Payment systems are going to look very different in 10 years than they do now, thanks to major transformations and advancements in technology. We’ll be paying for things in ways that are more convenient, secure and interconnected. Here’s just a small teaser of what to expect.
Contactless payments and digital wallets
We already have contactless payment methods, powered by near-field communication (NFC) technology, and they’re becoming standard. In addition, smartphones have made digital wallets like Apple Pay, Google Pay and Samsung Pay commonplace among users, who can store their payment information securely and make seamless transactions using their mobile devices. Expect more loyalty program integrations and receipt tracking with these systems, as well. There will likely be further gamification of transactions, and it will be increasingly easy to pay for items using different types of currencies.

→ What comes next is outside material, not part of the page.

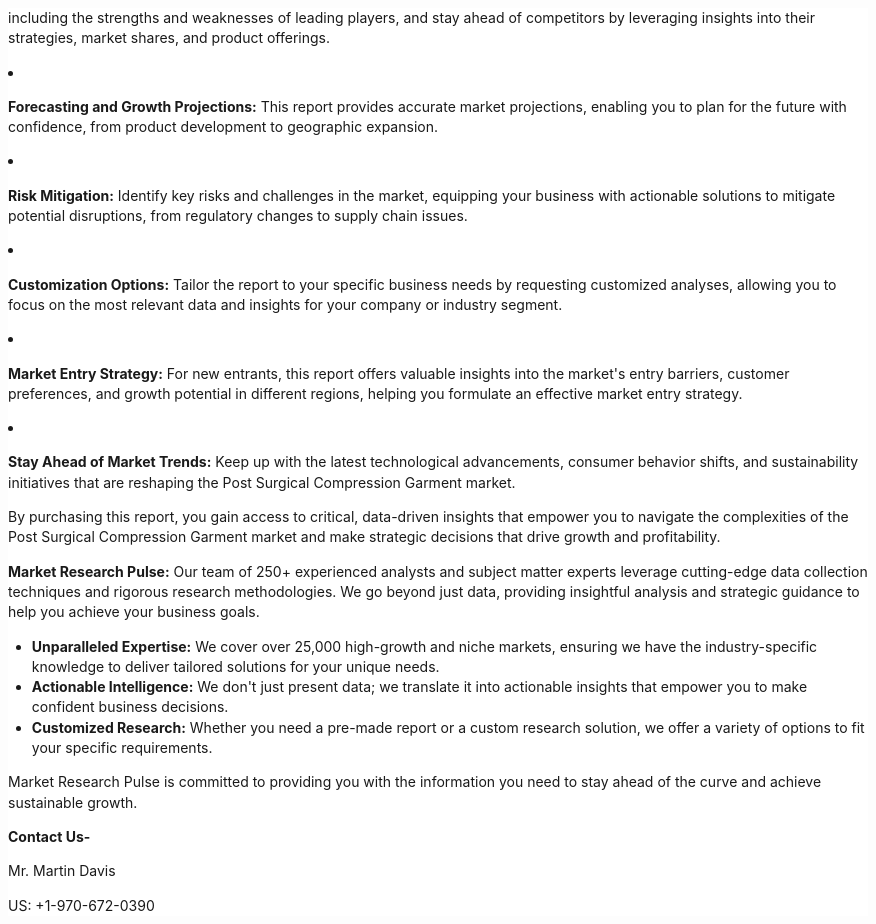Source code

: including the strengths and weaknesses of leading players, and stay ahead of competitors by leveraging insights into their strategies, market shares, and product offerings.</p></li><li><p><strong>Forecasting and Growth Projections:</strong> This report provides accurate market projections, enabling you to plan for the future with confidence, from product development to geographic expansion.</p></li><li><p><strong>Risk Mitigation:</strong> Identify key risks and challenges in the market, equipping your business with actionable solutions to mitigate potential disruptions, from regulatory changes to supply chain issues.</p></li><li><p><strong>Customization Options:</strong> Tailor the report to your specific business needs by requesting customized analyses, allowing you to focus on the most relevant data and insights for your company or industry segment.</p></li><li><p><strong>Market Entry Strategy:</strong> For new entrants, this report offers valuable insights into the market's entry barriers, customer preferences, and growth potential in different regions, helping you formulate an effective market entry strategy.</p></li><li><p><strong>Stay Ahead of Market Trends:</strong> Keep up with the latest technological advancements, consumer behavior shifts, and sustainability initiatives that are reshaping the Post Surgical Compression Garment market.</p></li></ol><p>By purchasing this report, you gain access to critical, data-driven insights that empower you to navigate the complexities of the Post Surgical Compression Garment market and make strategic decisions that drive growth and profitability.</p><p><strong>Market Research Pulse:</strong>&nbsp;Our team of 250+ experienced analysts and subject matter experts leverage cutting-edge data collection techniques and rigorous research methodologies. We go beyond just data, providing insightful analysis and strategic guidance to help you achieve your business goals.</p><ul><li><strong>Unparalleled Expertise:</strong>&nbsp;We cover over 25,000 high-growth and niche markets, ensuring we have the industry-specific knowledge to deliver tailored solutions for your unique needs.</li><li><strong>Actionable Intelligence:</strong>&nbsp;We don't just present data; we translate it into actionable insights that empower you to make confident business decisions.</li><li><strong>Customized Research:</strong>&nbsp;Whether you need a pre-made report or a custom research solution, we offer a variety of options to fit your specific requirements.</li></ul><p>Market Research Pulse is committed to providing you with the information you need to stay ahead of the curve and achieve sustainable growth.</p><p><strong>Contact Us-</strong></p><p>Mr. Martin Davis</p><p>US: +1-970-672-0390</p>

Blockchain and cryptocurrencies
Speaking of different types of currencies, blockchain technology is revolutionizing payment systems by offering transparency, security and decentralized control. Though they’ve suffered a slump from their heady heyday, Bitcoin and Ethereum are gaining traction as alternative payment options, allowing for peer-to-peer transactions across borders without traditional intermediaries. Experts are looking into the underlying blockchain technology for enhancing security, reducing fraud and speeding cross-border payments.
Fingerprint recognition, facial recognition and even iris scanning, are making payments more secure. They offer a higher level of ID verification with the kind of ID that can’t be easily faked, and make way for a safer world of payments. At the same time, thanks to the increasingly creepy world of deepfakes, there will be a similar rise in hackers who try to emulate these types of biometric verification tools (voice verification, for example, has now gone out the window as a new wave of programs can mimic voices so well).
Internet of Things and VR/AR
The Internet of Things, along with VR and AR advances have begun introducing payment systems into connected cars, wearables and smart appliances, opening up completely new opportunties for payments. Imagine when your refrigerator needs a new filter, you can hit a button on it to order that filter. Teslas, for example, already allow people to pay to recharge their car using their stored credit card on their Tesla app. And both Apple and Meta will be pushing hard to give users the ability to pay for all sorts of things within their expanding virtual reality worlds.
AI and machine learning
With their powerful data analytics working on fraud detection, personalization and decision-making, AI algorithms can reduce the risk of financial loss for both consumers and businesses. They’ll also be able to give you far more tailored offers at the right time and the right place to purchase things that you’re a lot more likely to genuinely want. Imagine that you arrive at the beach, only to receive a text message that you can rent a surfboard, a fishing pole or some floaties at a 50% discount if you pay right away.
Smart contracts, powered by blockchain technology, automate and enforce contract terms. This means that payments can be triggered automatically when specific conditions are met, streamlining processes and reducing administrative overhead.
Regulatory and security considerations
Security and regulatory compliance have become paramount as payment systems have become more complex. Future payment systems have to strike a balance between innovation and security, with compliance with data protection laws, anti-money laundering regulations and other financial standards is crucial to a company’s success.
Expect technological advancements to bring about a payment landscape that’s more secure, efficient, people-centered and fun than ever before.